Sammy's men suffered a 2-0 defeat in the Investec Test series that concluded at a soggy Edgbaston yesterday, but welcome back a number of their star names - including big-hitting opener Chris Gayle - for the limited-overs leg of their tour.
Even without Gayle, who has not featured in international cricket since the 2011 World Cup, the Windies were able to record an impressive 2-2 draw with world number ones Australia in their last 50-over rubber.
It was understandable, therefore, to hear Sammy speak with confidence when questioned on his side's chances of success in the coming weeks.
"Everybody is really excited about this one-day series and everybody believes we should beat England," he said.
"Looking at the last one-day series we played, we are quite confident as a one-day team."
While West Indies have impressed in the shorter forms recently, their Test record remains desperately poor, yet Sammy rejects the notion that one-day cricket is his team's priority.
"When Ottis (Gibson, the head coach) came on board we set goals and, as a one-day team, looking to win the 2015 World Cup, that's possible," he explained.
"In T20, we could get to the semi-finals in Sri Lanka (where this year's World Twenty20 is being held), if not win.
"In Test cricket, where you need a lot of concentration, it might take more time for us to get back and win games consistently because we've been losing at that level for a long time.
"We are more confident as a team playing one-day and T20 cricket."
One man who did his chances of earning a place in West Indies' one-day side no harm at Edgbaston was Barbadian paceman Tino Best.
Figures of 2-37 represented an encouraging return for a man making his first international appearance in almost three years.
Yet it was his brutal batting that brought proceedings to life on Sunday morning as he swatted a sensational 95 - the highest score by a Test number 11.
Despite enjoying such a successful return to the Windies fold, Best is not expecting to walk into the team for Saturday's first ODI at the Ageas Bowl.
"I'm looking forward to trying to get in the XI," he said. "We have a lot of stars here. We have a very good and unique team.
"Apart from St Vincent in the last game, where we were tied, I think we totally dominated Australia."
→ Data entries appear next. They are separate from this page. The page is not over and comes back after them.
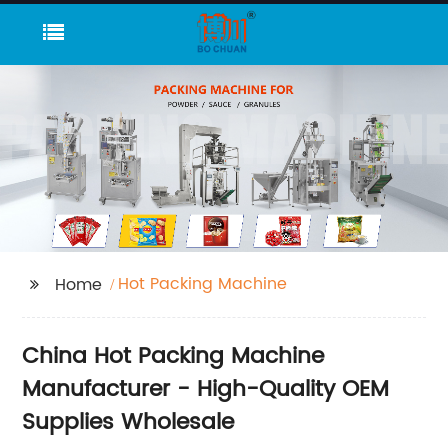
Hot Packing Machine
Home
China Hot Packing Machine
Manufacturer - High-Quality OEM
Supplies Wholesale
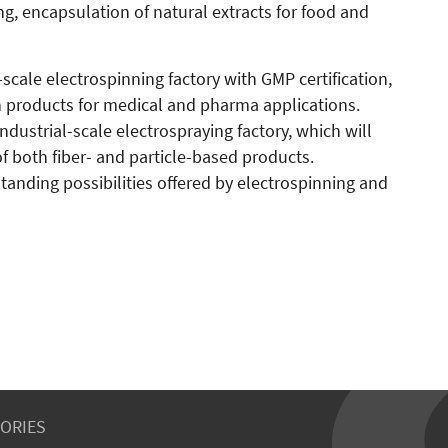
ng, encapsulation of natural extracts for food and
al-scale electrospinning factory with GMP certification,
 products for medical and pharma applications.
 industrial-scale electrospraying factory, which will
f both fiber- and particle-based products.
tanding possibilities offered by electrospinning and
ORIES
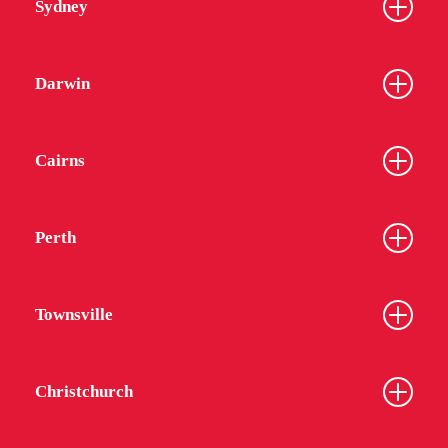
Sydney
Darwin
Cairns
Perth
Townsville
Christchurch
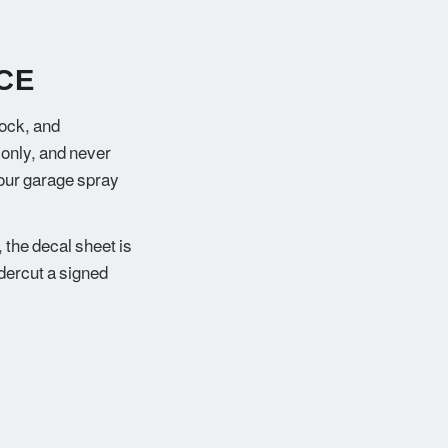
CE
lock, and
 only, and never
your garage spray
 the decal sheet is
ndercut a signed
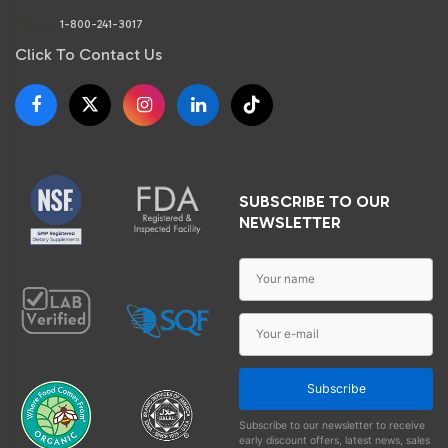
Phone:
1-800-241-3017
Click To Contact Us
SUBSCRIBE TO OUR
NEWSLETTER
Subscribe
Subscribe to our newsletter to receive
early discount offers, latest news, sales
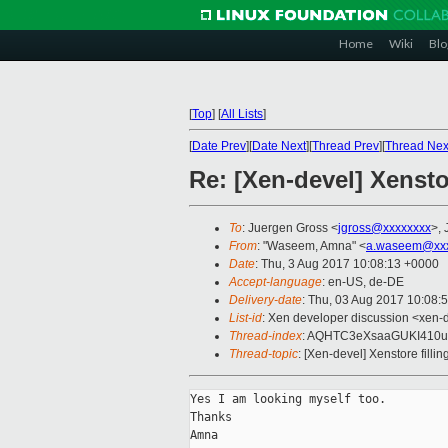
Home
Wiki
Blo
[
Top
]
[
All Lists
]
[
Date Prev
][
Date Next
][
Thread Prev
][
Thread Nex
Re: [Xen-devel] Xensto
To
: Juergen Gross <
jgross@xxxxxxxx
>, 
From
: "Waseem, Amna" <
a.waseem@xxx
Date
: Thu, 3 Aug 2017 10:08:13 +0000
Accept-language
: en-US, de-DE
Delivery-date
: Thu, 03 Aug 2017 10:08:
List-id
: Xen developer discussion <xen-d
Thread-index
: AQHTC3eXsaaGUKI410u
Thread-topic
: [Xen-devel] Xenstore fill
Yes I am looking myself too.

Thanks

Amna
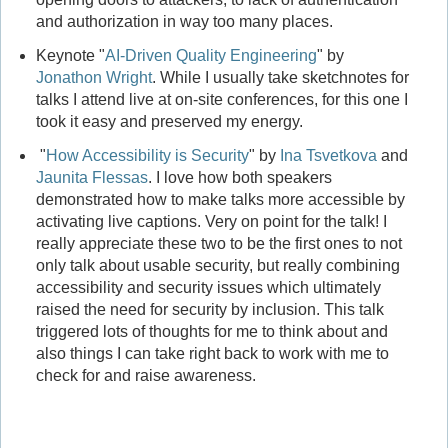
and authorization in way too many places.
Keynote "
AI-Driven Quality Engineering
" by
Jonathon Wright
. While I usually take sketchnotes for
talks I attend live at on-site conferences, for this one I
took it easy and preserved my energy.
"
How Accessibility is Security
" by
Ina Tsvetkova
and
Jaunita Flessas
. I love how both speakers
demonstrated how to make talks more accessible by
activating live captions. Very on point for the talk! I
really appreciate these two to be the first ones to not
only talk about usable security, but really combining
accessibility and security issues which ultimately
raised the need for security by inclusion. This talk
triggered lots of thoughts for me to think about and
also things I can take right back to work with me to
check for and raise awareness.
Best, the subject of Andrew Flintoff's memorable "Mind the windows" sledge in 2004, believes he has matured in recent years.
When reminded of a phrase previously used to describe him - 'a Ferrari without a steering wheel' - the 30-year-old provided a humorous response, which prompted prolonged chuckles from his captain.
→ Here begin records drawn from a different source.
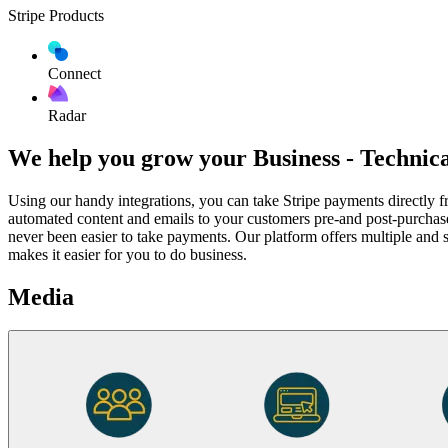
Stripe Products
Connect
Radar
We help you grow your Business - Technic
Using our handy integrations, you can take Stripe payments direct
automated content and emails to your customers pre-and post-purchas
never been easier to take payments. Our platform offers multiple and 
makes it easier for you to do business.
Media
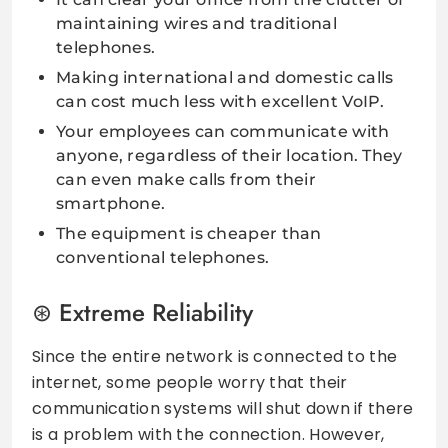
maintaining wires and traditional
telephones.
Making international and domestic calls
can cost much less with excellent VoIP.
Your employees can communicate with
anyone, regardless of their location. They
can even make calls from their
smartphone.
The equipment is cheaper than
conventional telephones.
Extreme Reliability
Since the entire network is connected to the
internet, some people worry that their
communication systems will shut down if there
is a problem with the connection. However,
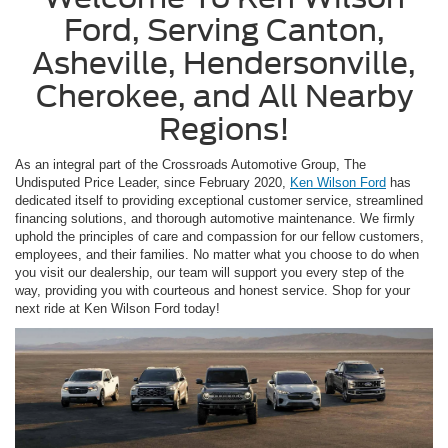
Ford, Serving Canton,
Asheville, Hendersonville,
Cherokee, and All Nearby
Regions!
As an integral part of the Crossroads Automotive Group, The
Undisputed Price Leader, since February 2020,
Ken Wilson Ford
has
dedicated itself to providing exceptional customer service, streamlined
financing solutions, and thorough automotive maintenance. We firmly
uphold the principles of care and compassion for our fellow customers,
employees, and their families. No matter what you choose to do when
you visit our dealership, our team will support you every step of the
way, providing you with courteous and honest service. Shop for your
next ride at Ken Wilson Ford today!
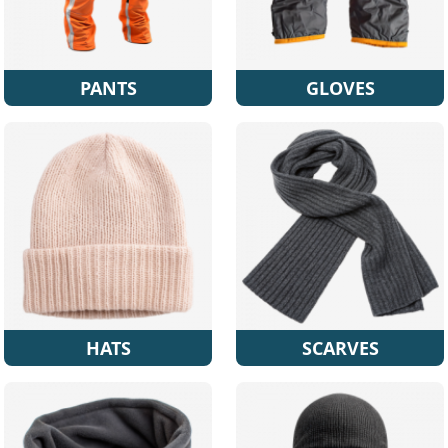
PANTS
GLOVES
HATS
SCARVES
"I think it is a little bit more under control now," said Best.
"I remember back in the day me and (former England paceman) Devon Malcolm had a long chat and he said, 'If people call you a Ferrari without a steering wheel, at least you are a Ferrari.
"'That means you are quality. They are not calling you a Toyota Prius!'"
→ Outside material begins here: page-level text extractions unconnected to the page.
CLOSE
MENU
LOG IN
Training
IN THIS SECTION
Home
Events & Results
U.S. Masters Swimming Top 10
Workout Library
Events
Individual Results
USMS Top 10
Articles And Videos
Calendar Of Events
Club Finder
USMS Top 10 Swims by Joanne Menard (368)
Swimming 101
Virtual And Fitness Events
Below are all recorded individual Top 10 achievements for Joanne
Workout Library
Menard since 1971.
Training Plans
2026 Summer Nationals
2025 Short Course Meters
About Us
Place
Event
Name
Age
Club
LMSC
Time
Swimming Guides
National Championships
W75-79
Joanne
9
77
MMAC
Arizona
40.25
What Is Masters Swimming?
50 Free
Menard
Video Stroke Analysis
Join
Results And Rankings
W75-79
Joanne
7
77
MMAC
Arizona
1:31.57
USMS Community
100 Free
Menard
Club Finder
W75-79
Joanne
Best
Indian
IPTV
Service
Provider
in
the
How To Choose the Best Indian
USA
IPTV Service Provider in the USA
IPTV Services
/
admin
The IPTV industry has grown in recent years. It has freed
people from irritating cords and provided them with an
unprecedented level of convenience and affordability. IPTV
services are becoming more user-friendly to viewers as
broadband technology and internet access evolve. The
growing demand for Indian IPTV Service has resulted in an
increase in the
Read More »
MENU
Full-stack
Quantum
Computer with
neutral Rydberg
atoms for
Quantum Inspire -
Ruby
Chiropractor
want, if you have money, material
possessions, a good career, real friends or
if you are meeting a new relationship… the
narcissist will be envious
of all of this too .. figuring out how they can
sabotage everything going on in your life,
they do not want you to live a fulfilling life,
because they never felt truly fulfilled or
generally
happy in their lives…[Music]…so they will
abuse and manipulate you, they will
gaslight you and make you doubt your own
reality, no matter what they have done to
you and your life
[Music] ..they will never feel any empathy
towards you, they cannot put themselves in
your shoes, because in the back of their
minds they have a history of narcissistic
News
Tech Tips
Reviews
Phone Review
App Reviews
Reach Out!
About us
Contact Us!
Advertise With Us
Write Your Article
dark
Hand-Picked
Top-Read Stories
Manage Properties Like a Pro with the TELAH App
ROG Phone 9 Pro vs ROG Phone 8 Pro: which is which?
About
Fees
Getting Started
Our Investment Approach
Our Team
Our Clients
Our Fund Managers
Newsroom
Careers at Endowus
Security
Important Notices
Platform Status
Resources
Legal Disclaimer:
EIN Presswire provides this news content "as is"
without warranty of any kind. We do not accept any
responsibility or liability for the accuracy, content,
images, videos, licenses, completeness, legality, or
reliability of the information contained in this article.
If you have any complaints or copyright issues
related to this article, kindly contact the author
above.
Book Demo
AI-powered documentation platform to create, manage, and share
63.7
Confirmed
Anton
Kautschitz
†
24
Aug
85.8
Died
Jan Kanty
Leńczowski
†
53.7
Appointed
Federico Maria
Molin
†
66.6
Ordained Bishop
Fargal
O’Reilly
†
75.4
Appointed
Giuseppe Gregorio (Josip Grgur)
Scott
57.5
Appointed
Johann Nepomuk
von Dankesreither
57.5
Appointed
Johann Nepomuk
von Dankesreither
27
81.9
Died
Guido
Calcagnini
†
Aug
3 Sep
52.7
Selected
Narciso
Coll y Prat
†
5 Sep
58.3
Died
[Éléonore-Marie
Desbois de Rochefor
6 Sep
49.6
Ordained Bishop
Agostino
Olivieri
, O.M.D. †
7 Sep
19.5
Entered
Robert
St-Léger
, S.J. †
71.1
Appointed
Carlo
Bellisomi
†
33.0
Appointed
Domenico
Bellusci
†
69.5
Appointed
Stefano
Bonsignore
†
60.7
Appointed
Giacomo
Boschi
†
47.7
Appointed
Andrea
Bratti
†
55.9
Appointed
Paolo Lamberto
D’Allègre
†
As Sammy struggled to contain his laughter, Best adopted a more serious tone, adding: "We just had to work on the control.
"I'm understanding bowling and to work with Ottis Gibson is a real honour because he was England's bowling coach and they ascended to number one.
"I will continue to pick Ottis' brain and try to improve my game as a cricketer and improve myself as a person."
There was further humour when Sammy was invited to comment on Denesh Ramdin's controversial celebration upon reaching a century in the third Test.
Ramdin was fined 20% of his match fee after brandishing a piece of paper reading "YEA VIV TALK NAH" in response to criticism from legendary former Windies captain Sir Viv Richards.
After offering his views on the incident, Sammy concluded: "None of us knew what was coming. His first (Test) hundred, a couple of years ago against England, he had a note so probably he should bat with more notes in his pocket."